Auf ihrem Weg durch die unbekannte Realität der israelischen Gegenwart ist ihr alles neu: ob in den verlassenen Mauern der palästinensischen Ortschaft Lifta oder unter den über die Straßen gespannten Netzen in Hebron, auf die die Siedler ihre Abfälle werfen. So absurd diese Realität erscheint, sie bewirkt dennoch, dass sich der spontane Idealismus der jungen Studentin in eine klare politische Entscheidung verwandelt, diesem Land nicht »im Krieg zu dienen«.
Man könnte diesen Roman eine kurze Geschichte der Emanzipation nennen.
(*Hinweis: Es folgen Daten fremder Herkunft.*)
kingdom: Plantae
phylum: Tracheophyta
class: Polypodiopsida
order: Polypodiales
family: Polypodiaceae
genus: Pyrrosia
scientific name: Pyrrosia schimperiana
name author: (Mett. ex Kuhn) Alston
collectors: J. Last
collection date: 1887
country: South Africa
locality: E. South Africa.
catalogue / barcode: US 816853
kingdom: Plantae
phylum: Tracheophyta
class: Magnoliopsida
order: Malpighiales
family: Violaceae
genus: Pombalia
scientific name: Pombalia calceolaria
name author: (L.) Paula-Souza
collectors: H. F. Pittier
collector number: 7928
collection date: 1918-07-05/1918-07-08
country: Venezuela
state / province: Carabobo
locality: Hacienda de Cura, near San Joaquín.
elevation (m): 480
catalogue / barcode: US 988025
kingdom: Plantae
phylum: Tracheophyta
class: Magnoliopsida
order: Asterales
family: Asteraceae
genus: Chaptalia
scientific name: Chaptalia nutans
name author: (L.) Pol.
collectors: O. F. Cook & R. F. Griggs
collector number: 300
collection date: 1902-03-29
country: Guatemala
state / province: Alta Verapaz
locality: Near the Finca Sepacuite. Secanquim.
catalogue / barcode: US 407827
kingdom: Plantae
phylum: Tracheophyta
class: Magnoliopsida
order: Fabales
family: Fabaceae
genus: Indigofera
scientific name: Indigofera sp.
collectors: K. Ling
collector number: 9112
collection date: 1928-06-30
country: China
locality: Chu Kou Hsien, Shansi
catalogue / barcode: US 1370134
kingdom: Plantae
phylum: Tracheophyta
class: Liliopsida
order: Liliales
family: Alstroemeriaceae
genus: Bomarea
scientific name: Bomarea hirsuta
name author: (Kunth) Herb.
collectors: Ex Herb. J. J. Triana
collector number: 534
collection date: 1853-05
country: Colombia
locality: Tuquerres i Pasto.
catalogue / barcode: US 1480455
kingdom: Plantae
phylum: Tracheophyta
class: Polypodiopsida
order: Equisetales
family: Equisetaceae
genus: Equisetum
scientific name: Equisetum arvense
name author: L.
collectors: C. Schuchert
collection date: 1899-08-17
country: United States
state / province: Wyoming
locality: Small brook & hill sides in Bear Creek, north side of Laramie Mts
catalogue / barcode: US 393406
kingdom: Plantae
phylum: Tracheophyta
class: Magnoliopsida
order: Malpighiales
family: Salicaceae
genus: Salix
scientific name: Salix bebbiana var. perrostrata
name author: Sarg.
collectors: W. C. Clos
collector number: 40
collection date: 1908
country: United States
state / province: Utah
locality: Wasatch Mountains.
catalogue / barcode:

Er wirft aber auch einen unverstellten Blick auf eine zerrissene Gesellschaft und ein anachronistisches menschenfeindliches System des Kolonialismus. Die Unterstützung, die Talia für ihre Entscheidung aus der angepassten Familie dennoch erhält und die so freundschaftlichen Begegnungen mit der fremden arabischen Welt geben der Erzählung einen Optimismus, der darauf hindeutet, dass es auch für diesen Staat einen Weg aus dem Verbrechen des Völkermordes und eine Perspektive des Friedens mit dem arabischen Volk gibt. Dafür mag der Titel dieses Buches »Beduinenmilch« stehen.
Das Buch ist spannend zu lesen bis zur letzten Seite. Nichts ist Fiktion alles Realität. Es ist zugleich lehrreich und vermag nicht nur denen, die wie Talia zu wenig über Israel wissen, ein deutlicheres Bild dieses Landes zu vermitteln – eine unbedingte Empfehlung.
Nirit Sommerfeld, Beduinenmilch, ars vivendi, 2025, 342 S., 22 €.